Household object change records
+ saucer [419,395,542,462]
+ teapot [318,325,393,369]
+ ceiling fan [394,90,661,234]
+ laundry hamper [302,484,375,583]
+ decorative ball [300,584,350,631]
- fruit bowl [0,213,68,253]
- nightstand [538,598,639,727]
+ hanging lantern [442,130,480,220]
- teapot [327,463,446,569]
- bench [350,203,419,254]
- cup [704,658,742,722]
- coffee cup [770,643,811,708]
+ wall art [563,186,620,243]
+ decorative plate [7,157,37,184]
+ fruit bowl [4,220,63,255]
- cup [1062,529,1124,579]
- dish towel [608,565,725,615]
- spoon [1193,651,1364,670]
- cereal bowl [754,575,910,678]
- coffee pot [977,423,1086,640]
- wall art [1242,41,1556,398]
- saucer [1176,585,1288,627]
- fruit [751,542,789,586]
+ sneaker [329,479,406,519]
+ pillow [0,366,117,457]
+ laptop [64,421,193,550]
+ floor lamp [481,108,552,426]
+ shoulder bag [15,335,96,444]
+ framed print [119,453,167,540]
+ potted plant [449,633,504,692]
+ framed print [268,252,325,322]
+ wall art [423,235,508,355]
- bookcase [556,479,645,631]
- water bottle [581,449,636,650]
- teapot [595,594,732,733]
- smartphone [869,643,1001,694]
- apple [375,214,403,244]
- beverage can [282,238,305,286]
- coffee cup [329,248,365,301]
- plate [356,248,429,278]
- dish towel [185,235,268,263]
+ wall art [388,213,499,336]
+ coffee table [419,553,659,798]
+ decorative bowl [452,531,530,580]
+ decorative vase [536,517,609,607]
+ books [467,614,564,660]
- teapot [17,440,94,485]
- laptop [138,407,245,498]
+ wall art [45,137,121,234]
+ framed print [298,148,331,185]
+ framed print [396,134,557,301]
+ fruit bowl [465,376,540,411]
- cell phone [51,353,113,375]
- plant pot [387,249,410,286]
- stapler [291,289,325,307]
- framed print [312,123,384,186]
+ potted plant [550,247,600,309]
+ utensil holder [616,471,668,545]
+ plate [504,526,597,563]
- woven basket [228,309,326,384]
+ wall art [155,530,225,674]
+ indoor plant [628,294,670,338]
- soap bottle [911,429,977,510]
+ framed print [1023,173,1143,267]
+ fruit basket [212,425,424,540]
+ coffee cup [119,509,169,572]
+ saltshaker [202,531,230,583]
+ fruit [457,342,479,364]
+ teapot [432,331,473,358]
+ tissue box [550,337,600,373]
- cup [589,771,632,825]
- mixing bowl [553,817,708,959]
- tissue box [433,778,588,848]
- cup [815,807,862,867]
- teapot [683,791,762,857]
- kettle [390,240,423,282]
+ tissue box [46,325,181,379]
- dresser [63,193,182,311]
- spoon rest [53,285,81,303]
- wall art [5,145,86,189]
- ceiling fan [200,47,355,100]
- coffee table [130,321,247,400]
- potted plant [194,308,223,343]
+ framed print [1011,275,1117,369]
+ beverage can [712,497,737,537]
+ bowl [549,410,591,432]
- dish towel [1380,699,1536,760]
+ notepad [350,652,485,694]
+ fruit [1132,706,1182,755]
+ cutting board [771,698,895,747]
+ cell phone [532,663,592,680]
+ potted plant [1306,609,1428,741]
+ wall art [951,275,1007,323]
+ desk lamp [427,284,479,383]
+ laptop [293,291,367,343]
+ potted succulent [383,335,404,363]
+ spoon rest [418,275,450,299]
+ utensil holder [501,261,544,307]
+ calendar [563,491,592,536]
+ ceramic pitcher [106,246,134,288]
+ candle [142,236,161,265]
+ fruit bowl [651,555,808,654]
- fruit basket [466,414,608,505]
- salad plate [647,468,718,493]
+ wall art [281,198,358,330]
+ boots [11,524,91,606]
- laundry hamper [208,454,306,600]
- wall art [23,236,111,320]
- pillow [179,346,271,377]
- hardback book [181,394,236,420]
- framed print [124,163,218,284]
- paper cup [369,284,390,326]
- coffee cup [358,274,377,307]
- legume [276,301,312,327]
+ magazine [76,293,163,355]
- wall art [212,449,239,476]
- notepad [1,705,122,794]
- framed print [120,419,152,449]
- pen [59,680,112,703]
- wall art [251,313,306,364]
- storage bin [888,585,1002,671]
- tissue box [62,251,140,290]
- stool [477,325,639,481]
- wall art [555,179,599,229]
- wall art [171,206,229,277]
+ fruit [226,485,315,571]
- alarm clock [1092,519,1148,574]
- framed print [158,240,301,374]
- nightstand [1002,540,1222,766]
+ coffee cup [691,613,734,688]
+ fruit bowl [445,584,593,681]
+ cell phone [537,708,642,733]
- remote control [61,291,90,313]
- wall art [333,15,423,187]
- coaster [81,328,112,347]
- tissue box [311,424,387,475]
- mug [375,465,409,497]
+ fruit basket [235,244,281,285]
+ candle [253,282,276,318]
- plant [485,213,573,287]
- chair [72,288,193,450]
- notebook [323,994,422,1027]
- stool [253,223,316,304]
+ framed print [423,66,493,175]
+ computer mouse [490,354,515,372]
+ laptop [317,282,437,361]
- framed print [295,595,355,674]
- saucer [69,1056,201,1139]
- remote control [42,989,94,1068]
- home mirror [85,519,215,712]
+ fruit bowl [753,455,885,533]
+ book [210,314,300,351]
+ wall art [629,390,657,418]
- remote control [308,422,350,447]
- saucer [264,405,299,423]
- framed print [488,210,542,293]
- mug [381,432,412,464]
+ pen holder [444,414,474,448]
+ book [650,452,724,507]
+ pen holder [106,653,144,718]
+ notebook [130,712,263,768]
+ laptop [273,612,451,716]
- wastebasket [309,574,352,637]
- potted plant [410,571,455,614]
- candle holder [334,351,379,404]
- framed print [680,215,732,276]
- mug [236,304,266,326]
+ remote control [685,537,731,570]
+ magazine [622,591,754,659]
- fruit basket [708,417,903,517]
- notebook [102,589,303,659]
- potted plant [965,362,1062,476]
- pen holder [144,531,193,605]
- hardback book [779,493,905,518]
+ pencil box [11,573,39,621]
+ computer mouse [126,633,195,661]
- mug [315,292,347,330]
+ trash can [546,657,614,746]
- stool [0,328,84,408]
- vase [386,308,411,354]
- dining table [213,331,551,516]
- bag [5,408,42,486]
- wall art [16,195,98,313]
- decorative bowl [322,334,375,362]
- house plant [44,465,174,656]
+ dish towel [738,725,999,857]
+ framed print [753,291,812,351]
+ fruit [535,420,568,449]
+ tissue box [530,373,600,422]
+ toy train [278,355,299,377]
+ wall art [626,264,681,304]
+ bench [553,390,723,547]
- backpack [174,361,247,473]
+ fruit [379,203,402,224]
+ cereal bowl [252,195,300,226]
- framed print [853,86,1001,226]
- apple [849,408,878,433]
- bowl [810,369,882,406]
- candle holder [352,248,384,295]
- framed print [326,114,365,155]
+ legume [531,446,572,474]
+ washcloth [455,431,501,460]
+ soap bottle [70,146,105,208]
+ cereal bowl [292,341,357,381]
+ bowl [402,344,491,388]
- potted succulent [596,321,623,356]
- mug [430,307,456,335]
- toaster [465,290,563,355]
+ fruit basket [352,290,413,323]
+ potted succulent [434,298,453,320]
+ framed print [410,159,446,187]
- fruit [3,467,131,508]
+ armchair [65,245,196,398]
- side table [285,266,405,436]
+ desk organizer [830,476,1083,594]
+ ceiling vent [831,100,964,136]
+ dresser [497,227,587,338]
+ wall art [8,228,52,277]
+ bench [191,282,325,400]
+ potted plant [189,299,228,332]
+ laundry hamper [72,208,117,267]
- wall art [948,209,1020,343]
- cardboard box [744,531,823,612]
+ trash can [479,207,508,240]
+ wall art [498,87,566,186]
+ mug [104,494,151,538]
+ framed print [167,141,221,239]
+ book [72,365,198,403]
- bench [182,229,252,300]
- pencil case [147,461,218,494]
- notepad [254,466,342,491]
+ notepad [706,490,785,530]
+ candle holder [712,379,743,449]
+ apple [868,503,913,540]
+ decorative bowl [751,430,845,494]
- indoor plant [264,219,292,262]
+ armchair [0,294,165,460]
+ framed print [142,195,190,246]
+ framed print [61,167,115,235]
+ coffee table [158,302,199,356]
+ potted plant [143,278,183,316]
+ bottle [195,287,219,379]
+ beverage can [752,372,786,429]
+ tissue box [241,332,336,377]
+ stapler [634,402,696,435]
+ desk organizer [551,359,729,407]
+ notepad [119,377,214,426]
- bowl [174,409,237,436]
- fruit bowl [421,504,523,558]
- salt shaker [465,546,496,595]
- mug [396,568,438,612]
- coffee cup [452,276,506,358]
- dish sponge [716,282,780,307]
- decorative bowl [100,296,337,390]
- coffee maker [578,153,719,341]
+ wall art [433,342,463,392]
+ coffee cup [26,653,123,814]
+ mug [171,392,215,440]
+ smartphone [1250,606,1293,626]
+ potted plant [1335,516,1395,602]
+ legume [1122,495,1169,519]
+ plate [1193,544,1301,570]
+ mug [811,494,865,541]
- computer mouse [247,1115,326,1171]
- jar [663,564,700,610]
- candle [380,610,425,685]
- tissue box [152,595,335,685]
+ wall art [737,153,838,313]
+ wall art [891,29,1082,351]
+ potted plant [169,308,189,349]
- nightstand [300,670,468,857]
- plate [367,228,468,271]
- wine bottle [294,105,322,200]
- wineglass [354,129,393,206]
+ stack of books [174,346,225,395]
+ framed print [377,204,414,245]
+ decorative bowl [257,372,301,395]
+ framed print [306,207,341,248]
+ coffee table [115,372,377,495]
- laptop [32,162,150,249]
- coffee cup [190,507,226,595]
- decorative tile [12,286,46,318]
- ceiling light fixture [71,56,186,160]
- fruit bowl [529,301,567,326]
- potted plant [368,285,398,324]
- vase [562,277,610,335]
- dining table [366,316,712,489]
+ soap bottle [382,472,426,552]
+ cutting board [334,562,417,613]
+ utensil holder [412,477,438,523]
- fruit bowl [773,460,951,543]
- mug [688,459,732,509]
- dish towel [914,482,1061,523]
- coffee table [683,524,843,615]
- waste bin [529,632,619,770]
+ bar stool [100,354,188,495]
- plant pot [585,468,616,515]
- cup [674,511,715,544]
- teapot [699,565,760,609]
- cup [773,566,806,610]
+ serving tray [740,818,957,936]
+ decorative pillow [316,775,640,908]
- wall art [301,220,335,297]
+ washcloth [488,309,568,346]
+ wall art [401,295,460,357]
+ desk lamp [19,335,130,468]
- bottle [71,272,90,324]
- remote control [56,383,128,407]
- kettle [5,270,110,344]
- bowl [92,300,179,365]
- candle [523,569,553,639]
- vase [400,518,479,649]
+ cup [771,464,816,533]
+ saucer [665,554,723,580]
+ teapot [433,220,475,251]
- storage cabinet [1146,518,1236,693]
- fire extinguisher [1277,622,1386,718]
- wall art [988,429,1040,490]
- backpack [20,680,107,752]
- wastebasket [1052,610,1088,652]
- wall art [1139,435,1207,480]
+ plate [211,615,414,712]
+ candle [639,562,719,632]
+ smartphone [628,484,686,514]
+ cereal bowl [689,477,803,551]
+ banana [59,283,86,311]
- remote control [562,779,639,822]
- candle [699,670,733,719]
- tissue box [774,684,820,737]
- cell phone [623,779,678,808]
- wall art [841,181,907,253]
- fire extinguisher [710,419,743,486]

Work task: Find the string "laptop" in the data. Report each line it appears in.

Solution to this exercise:
+ laptop [64,421,193,550]
- laptop [138,407,245,498]
+ laptop [293,291,367,343]
+ laptop [317,282,437,361]
+ laptop [273,612,451,716]
- laptop [32,162,150,249]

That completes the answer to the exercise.